Thai Almond Butter Sauce Ingredients (ALL ORGANIC!!)

  • 1 cup coconut milk
  • 1/2 cup creamy almond butter
  • 1 tsp raw honey
  • 1/2 tsp turmeric
  • 1/2 tsp ground ginger OR 1 tsp freshly grated ginger, peeled
  • 2 Tbsp + 2 tsp coconut aminos
  • 1 Tbsp + 1 tsp apple cider vinegar
  • 2 limes, juiced

Bowl Ingredients (ALL ORGANIC!!)

Feel free to omit anything you don’t like or are sensitive too. Definitely add anything that you think would improve this bowl. The more color, the better.

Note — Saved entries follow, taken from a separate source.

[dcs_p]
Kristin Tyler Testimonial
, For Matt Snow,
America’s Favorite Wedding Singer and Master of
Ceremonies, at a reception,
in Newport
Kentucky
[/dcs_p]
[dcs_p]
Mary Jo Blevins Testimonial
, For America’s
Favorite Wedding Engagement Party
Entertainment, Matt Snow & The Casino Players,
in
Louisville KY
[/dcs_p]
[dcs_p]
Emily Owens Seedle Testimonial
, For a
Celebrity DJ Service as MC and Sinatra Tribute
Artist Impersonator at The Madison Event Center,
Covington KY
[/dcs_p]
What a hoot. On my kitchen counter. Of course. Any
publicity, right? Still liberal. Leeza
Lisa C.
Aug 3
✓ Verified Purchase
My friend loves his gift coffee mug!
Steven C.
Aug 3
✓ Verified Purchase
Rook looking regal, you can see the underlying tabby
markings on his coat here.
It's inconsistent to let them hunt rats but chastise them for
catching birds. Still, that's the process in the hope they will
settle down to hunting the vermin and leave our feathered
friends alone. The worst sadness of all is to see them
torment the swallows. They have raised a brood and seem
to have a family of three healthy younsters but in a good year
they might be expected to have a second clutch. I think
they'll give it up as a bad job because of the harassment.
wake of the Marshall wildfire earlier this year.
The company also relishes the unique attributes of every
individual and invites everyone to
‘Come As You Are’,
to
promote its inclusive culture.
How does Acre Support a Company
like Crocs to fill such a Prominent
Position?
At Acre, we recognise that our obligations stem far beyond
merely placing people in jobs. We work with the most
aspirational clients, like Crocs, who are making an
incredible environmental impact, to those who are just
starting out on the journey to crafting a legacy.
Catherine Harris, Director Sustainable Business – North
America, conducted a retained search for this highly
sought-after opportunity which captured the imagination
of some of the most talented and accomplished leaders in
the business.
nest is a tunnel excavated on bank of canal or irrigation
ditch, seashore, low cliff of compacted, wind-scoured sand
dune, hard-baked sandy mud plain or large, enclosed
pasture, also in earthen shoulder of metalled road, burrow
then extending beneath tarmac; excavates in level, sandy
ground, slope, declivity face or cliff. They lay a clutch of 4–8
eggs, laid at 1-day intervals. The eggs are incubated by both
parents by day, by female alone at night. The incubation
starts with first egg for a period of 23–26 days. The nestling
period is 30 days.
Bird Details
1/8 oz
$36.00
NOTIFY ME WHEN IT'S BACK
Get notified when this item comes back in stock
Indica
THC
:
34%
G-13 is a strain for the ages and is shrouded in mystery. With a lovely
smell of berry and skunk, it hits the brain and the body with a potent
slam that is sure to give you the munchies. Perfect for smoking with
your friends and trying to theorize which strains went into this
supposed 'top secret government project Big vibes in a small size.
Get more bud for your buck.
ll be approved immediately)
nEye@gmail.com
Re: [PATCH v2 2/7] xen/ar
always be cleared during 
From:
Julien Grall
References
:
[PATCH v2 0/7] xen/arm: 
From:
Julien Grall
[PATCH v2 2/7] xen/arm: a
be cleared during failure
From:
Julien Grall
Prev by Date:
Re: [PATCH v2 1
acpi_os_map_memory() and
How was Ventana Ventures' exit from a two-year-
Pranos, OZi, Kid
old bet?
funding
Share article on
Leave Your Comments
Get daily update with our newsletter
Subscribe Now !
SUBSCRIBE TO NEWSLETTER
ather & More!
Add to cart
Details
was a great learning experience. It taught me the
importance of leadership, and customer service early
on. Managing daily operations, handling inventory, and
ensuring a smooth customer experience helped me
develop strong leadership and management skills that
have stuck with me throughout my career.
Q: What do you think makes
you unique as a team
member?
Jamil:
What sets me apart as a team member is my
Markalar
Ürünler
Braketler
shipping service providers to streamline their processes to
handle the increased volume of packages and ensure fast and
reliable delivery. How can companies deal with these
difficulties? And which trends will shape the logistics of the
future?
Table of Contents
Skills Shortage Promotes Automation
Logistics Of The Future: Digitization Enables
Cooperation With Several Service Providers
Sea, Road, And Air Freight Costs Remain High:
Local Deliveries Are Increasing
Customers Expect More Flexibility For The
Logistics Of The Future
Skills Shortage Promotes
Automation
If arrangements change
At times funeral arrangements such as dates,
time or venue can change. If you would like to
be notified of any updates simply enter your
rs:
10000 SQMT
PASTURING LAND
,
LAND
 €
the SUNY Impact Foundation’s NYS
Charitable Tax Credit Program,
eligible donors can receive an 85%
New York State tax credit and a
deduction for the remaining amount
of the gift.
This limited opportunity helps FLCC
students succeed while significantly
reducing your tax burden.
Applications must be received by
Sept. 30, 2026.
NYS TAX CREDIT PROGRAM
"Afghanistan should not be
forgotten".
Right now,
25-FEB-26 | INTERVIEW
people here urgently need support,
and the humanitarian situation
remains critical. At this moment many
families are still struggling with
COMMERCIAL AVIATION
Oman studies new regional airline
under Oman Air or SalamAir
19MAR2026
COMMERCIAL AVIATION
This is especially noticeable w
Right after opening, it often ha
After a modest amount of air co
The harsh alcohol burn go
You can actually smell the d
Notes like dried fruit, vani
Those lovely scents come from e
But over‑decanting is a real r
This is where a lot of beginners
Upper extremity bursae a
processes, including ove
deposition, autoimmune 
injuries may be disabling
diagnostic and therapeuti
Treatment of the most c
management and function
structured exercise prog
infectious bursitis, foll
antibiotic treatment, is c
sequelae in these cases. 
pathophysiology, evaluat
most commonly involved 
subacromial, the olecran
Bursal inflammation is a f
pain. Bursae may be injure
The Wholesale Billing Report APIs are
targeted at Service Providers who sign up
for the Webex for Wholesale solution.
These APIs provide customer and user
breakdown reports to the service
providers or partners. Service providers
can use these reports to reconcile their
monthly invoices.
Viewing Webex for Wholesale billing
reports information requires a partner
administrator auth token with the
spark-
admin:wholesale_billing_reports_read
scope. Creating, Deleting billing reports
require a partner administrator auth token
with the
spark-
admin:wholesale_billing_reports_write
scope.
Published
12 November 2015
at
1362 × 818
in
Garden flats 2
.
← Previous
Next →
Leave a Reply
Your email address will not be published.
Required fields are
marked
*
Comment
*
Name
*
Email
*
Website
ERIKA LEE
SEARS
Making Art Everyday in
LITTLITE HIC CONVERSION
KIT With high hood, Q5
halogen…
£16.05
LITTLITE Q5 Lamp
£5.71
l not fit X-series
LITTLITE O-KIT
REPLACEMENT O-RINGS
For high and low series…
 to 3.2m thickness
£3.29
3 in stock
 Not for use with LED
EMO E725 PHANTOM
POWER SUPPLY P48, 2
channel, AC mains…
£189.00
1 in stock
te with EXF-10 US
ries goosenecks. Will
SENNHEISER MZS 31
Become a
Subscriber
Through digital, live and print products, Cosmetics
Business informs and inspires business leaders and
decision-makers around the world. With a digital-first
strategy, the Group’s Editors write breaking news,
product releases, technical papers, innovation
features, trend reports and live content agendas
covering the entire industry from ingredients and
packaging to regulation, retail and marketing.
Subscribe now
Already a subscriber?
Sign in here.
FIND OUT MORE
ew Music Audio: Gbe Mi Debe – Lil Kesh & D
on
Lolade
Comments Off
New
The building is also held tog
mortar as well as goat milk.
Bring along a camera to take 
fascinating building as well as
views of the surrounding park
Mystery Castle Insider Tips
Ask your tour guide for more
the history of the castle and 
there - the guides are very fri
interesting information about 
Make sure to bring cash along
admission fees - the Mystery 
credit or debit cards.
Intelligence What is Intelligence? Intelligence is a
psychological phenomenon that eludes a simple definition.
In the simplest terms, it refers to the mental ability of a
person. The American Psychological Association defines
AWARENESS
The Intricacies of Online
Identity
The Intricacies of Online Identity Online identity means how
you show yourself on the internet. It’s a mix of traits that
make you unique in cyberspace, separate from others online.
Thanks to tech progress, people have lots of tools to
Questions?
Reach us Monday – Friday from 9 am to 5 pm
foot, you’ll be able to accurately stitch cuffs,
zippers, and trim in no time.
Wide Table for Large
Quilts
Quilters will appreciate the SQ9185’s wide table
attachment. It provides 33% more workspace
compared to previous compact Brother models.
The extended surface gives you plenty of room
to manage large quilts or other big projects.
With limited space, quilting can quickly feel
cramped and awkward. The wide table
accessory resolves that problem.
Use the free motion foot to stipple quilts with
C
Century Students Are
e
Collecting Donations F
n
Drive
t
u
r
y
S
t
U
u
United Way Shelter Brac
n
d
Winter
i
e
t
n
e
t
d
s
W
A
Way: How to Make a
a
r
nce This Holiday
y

  • 3 chicken breasts, seasoned with salt and pepper, cooked and shredded
  • 4 cups red cabbage, shredded or finely chopped into slaw
  • 3 cups cooked chickpeas (about 2 cans)
  • 3 cups cooked brown rice (about 1 cup uncooked)
  • 1 bell pepper, deseeded and cut into thin slices
  • 3 carrots, julienned or a bag of pre-shredded carrots
  • 1 bunch scallions, chopped
  • 1 bunch cilantro, leaves cleaned and chopped
  • 1 package broccoli sprouts
  • 1 package mixed greens
  • 1 package snow peas
  • sunflower seeds
  • avocado


  1. Prep the chicken, rice, cabbage, bell pepper, carrots, scallion, and cilantro and put them in glass containers for easy access throughout the week.
  2. Cook the snow peas by boiling 4 cups of salted water, adding the peas, and then draining into a colander in the sink. Store in a glass container
  3. In a small saucepan, combine all the Thai Almond Butter Sauce ingredients and bring to a simmer. Let simmer for 3-5 minutes, stirring frequently, until a little thickened.
  4. Remove the sauce from the heat and let cool slightly. Refrigerate in an air-tight container for up to a week.
  5. Assemble your bowl by laying down a bed of mixed greens, then adding whatever toppings you want. Drizzle with the almond butter sauce.